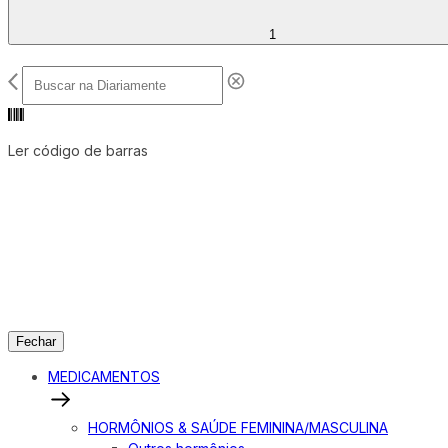
1
Ler código de barras
Fechar
MEDICAMENTOS
HORMÔNIOS & SAÚDE FEMININA/MASCULINA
● ● ● ● ●
**Exercise:** With the line containing "Ler código de barras" as the start, transcribe each line through the end of the listing above, exactly and only.

**Result:**
Ler código de barras
Fechar
MEDICAMENTOS
HORMÔNIOS & SAÚDE FEMININA/MASCULINA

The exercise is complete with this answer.